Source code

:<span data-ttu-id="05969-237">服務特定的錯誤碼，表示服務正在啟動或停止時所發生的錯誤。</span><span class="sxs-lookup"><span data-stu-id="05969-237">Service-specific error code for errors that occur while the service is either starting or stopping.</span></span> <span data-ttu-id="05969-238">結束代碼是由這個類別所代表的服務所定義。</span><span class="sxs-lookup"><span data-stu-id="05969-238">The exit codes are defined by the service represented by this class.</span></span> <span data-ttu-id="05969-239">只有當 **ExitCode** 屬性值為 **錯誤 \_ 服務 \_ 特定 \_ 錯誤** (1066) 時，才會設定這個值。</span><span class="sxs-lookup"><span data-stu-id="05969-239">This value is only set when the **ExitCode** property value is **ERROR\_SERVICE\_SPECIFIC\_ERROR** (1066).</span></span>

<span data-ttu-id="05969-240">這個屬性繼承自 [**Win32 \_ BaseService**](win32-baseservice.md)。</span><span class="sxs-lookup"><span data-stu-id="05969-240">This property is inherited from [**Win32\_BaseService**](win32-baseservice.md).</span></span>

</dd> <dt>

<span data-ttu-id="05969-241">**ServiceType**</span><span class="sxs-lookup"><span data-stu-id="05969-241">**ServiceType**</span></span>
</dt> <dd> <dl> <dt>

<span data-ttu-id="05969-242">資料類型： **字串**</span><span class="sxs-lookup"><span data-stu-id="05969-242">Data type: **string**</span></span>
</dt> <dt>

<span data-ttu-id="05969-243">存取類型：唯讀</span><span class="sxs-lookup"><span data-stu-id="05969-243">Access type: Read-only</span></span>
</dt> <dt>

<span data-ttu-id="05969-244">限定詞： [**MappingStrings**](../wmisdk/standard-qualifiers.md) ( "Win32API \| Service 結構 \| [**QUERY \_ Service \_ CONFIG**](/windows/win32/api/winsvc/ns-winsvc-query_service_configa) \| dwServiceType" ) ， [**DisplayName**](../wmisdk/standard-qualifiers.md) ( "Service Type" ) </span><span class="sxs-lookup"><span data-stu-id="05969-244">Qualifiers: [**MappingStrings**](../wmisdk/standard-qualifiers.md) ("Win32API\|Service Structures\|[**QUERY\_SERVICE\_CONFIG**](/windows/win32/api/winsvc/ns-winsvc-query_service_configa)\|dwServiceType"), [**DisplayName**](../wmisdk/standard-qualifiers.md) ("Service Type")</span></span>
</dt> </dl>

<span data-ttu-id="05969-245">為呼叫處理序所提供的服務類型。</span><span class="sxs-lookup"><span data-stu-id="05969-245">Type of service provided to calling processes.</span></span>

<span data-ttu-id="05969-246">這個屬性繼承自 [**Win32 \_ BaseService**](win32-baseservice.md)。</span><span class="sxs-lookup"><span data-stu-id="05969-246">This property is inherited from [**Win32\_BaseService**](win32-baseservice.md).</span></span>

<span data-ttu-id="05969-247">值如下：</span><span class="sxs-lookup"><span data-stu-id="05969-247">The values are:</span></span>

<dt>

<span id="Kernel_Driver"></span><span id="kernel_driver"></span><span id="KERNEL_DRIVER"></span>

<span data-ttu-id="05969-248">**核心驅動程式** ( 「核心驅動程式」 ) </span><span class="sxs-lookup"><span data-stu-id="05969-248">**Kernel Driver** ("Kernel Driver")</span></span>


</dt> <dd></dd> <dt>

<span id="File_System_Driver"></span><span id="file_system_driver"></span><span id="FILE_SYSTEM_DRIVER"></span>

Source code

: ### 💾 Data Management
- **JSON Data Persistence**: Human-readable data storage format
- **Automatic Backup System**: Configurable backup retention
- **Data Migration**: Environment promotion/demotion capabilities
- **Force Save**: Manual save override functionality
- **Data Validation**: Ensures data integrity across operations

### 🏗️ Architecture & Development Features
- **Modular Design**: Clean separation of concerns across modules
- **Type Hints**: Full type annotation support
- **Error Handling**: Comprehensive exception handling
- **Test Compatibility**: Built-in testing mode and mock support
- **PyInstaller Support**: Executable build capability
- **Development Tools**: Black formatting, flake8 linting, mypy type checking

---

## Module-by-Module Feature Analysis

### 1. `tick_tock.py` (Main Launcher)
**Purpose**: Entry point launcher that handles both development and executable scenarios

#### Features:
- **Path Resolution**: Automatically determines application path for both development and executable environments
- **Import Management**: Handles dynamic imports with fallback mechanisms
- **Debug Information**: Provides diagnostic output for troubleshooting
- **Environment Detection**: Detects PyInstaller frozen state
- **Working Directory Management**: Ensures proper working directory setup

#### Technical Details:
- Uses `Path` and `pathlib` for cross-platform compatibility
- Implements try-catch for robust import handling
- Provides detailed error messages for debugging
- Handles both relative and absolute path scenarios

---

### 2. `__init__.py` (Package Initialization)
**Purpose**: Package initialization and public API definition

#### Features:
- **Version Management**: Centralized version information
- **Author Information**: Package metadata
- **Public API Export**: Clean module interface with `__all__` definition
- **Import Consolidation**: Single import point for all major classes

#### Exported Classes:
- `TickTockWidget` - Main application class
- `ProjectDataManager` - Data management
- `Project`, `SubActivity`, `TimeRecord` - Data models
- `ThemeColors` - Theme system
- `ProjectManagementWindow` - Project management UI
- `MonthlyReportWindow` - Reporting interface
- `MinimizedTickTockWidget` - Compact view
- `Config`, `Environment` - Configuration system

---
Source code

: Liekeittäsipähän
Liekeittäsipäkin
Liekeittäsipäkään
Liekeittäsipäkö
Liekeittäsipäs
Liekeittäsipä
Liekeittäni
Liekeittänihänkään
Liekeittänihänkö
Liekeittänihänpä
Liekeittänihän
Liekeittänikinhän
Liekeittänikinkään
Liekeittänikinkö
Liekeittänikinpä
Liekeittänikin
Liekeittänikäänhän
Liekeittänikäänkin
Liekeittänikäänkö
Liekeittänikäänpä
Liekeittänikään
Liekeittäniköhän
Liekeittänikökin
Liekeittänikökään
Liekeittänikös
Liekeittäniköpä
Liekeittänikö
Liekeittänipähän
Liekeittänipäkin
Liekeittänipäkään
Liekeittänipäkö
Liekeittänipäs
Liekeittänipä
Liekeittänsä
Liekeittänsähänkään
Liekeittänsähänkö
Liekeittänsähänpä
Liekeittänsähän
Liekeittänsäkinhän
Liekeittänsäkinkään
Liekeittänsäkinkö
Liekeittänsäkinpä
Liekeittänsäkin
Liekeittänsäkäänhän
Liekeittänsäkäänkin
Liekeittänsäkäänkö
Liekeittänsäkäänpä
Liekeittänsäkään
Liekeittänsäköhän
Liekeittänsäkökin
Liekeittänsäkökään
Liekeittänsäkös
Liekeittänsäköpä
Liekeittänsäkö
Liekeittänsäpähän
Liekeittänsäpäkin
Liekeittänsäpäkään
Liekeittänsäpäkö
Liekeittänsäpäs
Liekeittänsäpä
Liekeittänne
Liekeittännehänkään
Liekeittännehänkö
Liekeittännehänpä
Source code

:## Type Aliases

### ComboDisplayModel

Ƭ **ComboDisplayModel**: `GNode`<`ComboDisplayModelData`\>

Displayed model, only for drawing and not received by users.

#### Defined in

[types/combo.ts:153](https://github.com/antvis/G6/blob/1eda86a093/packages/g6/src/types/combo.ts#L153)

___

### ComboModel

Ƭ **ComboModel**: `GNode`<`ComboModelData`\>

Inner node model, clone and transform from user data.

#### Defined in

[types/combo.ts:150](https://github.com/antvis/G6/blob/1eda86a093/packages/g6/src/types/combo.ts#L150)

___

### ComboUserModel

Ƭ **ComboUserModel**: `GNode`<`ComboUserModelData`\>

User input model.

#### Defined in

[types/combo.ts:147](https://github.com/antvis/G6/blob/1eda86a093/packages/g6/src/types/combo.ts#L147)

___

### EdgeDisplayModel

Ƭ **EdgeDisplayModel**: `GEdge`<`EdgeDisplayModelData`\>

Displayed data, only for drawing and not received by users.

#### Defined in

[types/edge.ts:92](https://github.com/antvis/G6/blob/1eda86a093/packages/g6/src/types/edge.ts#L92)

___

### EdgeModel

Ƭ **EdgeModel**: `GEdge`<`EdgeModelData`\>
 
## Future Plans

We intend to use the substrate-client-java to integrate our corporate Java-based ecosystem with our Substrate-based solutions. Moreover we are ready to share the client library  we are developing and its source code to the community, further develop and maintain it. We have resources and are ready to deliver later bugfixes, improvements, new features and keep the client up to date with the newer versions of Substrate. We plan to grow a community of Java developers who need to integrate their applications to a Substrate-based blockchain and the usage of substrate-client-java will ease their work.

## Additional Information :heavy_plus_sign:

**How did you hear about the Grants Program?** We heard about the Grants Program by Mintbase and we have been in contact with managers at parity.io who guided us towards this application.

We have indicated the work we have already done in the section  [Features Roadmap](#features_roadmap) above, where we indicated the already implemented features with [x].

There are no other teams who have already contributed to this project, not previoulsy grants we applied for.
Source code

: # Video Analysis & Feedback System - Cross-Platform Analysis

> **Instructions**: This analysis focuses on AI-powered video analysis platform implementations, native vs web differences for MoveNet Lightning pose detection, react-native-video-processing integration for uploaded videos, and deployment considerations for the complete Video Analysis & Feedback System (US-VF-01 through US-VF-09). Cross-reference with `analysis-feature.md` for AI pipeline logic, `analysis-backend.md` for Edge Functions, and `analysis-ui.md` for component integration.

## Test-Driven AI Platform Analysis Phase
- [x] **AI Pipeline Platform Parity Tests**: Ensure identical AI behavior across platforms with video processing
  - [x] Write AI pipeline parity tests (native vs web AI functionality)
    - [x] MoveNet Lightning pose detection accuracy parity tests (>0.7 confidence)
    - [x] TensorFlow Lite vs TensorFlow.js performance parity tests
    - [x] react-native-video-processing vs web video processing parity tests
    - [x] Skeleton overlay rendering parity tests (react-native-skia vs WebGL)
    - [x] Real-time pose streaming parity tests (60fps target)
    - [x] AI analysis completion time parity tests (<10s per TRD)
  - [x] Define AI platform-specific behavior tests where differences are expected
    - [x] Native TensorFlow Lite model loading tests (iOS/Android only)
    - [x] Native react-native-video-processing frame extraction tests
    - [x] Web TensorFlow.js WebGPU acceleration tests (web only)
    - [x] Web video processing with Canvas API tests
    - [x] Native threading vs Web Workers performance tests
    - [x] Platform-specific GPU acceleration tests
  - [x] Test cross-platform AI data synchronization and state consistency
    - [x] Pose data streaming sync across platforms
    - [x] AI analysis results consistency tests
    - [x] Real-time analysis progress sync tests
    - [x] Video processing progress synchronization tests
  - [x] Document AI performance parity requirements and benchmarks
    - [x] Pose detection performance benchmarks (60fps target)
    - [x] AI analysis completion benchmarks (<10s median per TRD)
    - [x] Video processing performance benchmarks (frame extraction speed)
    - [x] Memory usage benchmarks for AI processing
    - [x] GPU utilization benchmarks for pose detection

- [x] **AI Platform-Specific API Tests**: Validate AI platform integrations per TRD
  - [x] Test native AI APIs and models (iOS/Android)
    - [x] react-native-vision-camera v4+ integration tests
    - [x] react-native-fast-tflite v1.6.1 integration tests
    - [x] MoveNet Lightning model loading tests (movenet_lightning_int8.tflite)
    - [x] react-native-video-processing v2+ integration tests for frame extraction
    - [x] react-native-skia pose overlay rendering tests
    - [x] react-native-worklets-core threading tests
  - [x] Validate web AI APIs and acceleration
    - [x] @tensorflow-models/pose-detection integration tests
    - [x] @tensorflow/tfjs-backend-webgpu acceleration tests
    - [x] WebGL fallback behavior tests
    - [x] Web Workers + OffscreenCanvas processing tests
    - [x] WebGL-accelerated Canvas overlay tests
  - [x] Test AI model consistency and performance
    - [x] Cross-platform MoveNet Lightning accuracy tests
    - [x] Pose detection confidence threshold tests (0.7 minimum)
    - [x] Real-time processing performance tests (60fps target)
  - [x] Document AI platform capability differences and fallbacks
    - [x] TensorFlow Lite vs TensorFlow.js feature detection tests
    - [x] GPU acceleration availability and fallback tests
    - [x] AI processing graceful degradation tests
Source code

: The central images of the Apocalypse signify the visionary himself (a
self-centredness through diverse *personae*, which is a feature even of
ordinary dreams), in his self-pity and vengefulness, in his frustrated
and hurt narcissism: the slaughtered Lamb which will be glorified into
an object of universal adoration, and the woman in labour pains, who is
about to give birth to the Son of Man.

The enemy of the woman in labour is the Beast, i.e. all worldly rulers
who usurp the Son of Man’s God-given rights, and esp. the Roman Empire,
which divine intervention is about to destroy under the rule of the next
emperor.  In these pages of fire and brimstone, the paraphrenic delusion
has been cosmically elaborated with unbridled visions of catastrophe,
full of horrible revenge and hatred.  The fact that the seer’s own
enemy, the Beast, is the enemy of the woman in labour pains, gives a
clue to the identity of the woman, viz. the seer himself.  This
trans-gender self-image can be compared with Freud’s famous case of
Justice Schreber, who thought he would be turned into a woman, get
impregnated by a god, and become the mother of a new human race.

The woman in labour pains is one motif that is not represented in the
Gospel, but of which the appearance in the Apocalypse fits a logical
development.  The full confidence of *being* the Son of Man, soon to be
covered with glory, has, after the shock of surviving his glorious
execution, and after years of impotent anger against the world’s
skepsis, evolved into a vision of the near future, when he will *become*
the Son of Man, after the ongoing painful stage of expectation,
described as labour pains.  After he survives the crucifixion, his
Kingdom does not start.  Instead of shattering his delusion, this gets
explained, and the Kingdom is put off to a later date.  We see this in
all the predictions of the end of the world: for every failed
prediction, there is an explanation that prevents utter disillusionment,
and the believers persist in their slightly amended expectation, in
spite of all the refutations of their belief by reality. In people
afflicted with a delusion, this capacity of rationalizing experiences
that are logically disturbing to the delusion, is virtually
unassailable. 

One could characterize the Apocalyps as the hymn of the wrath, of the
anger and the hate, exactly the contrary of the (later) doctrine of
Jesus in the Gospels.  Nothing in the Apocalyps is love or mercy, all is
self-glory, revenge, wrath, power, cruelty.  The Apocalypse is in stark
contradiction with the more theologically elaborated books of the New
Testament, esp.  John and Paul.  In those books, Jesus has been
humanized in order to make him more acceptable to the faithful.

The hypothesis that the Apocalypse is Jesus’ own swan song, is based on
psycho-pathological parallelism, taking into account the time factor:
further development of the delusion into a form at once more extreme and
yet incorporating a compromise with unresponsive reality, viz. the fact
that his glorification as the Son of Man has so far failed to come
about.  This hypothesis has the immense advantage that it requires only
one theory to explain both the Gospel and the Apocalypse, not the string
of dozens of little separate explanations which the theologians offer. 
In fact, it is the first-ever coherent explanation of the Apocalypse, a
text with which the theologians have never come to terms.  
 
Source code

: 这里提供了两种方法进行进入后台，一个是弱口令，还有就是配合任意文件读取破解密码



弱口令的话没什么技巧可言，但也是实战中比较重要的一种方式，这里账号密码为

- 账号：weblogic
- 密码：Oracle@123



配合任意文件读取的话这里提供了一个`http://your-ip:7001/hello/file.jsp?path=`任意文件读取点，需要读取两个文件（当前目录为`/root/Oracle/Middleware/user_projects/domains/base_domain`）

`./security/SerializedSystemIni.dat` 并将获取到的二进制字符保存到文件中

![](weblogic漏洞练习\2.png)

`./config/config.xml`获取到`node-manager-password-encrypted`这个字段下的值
+++
What you are asked to do
Look above for the line with "- [x] react-native-video-processing v2+" and the line with "- [x] Validate web AI APIs and acceleration". Retype those two lines and every line between them exactly, adding nothing.

Response
    - [x] react-native-video-processing v2+ integration tests for frame extraction
    - [x] react-native-skia pose overlay rendering tests
    - [x] react-native-worklets-core threading tests
  - [x] Validate web AI APIs and acceleration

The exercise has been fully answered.